El paraíso agraviado

(Zama, Lucrecia Martel)

por Horacio González

Hazaña singular la de esta filmación de la novela Zama, justamente indicada como de las más notables del actual acervo argentino. Su escritura es una admirable orfebrería, un castellano sin tiempo que preserva su propia rareza pero deja sobrevivir todo lo que pa­rezca una pizca de historicidad. En verdad, la novela de Di Benedetto no es otra cosa que la primera persona de un sacrificio; es bella porque asume cautamente la entrada de un hombre a la progresiva disminución de sus restos de vida. Cuestión empeñosamente velada por infidencias, secretos cálculos so­bre relaciones amorosas, un estado onírico de aprensiones permanentes. La arriesgada filmación de Lucrecia Martel deja entrever que no se desea resolver el problema qui­zás inexplicable de la relación de una novela con su pasaje a la norma del cine. Son dos leyes que no se combaten pero se toleran mutuamente en una tranquila certeza de nunca serán iguales.

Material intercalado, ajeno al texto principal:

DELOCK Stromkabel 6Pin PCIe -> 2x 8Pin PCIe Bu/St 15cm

Pero el pensamiento de Zama en el cine es homólogo al pensamiento de Zama en la novela. ¿A que se deben tales homologacio­nes? Godard había dicho, o hizo decir a uno de sus personas de la Chinoise que el cine no proviene de Lumière, que se quiso heredero de la pintura impresionista, sino de los tru­cos de Meliès, que no se ufanaban de here­dar nada. Lucrecia Martel nos hace volver a este problema del picturalismo en el cine. Si observamos que la lengua inventada por Di Benedetto es una talladura extraña, con finos rebordes del castellano actual e ins­cripciones cortesanas que convierten todo en un vasto simulacro de un habla del siglo xviii –que se hace presente como un ligero clima inestable y zumbón–, estamos ante una naturalidad que en su pasaje al cine lo hubiera destruido todo. Esa indecisión de la lengua, esa condición de permanente in­terrupción de lo hablado que fija las frases en una única tensión de honor (la discusión sobre las encomiendas entre el america­no españolizado y el personaje de Ventura Prieto), hace de la conciencia de Zama un monólogo con todas sus astillas rotas, en el que va cociendo lentamente su desespera­ción. Nada realiza, nada propone, nada acti­va; solo le queda el regusto ardiente de sus imposibilidades.

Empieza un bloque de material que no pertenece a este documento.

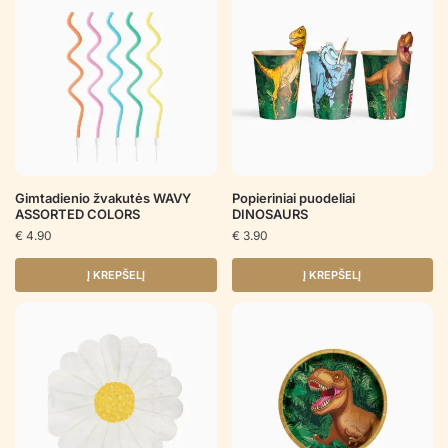
Gimtadienio žvakutės WAVY
Popieriniai puodeliai
ASSORTED COLORS
DINOSAURS
€
4.90
€
3.90
Į KREPŠELĮ
Į KREPŠELĮ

En el film, las imágenes irreales, trabajadas con el cincel del escultor, que tanto jue­ga con lugares abigarrados pero abstractos como con un barroquismo que se ladea ha­cia el humor cuando no lo hace hacia el exceso degradatorio, pueden acercar lo más que se pueda el cine a la novela. Pero como son objetos inextricables entre sí, la media­ción de escenarios pictóricos introduce una verosimilitud, la del exceso de sensualidad en las acciones, aun en las que no tienen ese motivo como fundamento inicial. En el cine de Lucrecia Martel la sensualidad es una penuria, el tiempo no tiene fluencia sino que se detiene en burbujas delibera­damente absurdas, y los cuerpos funcionan sin reparar en que no hay ninguna época en que sea ilógica aun la indumentaria que correspondería.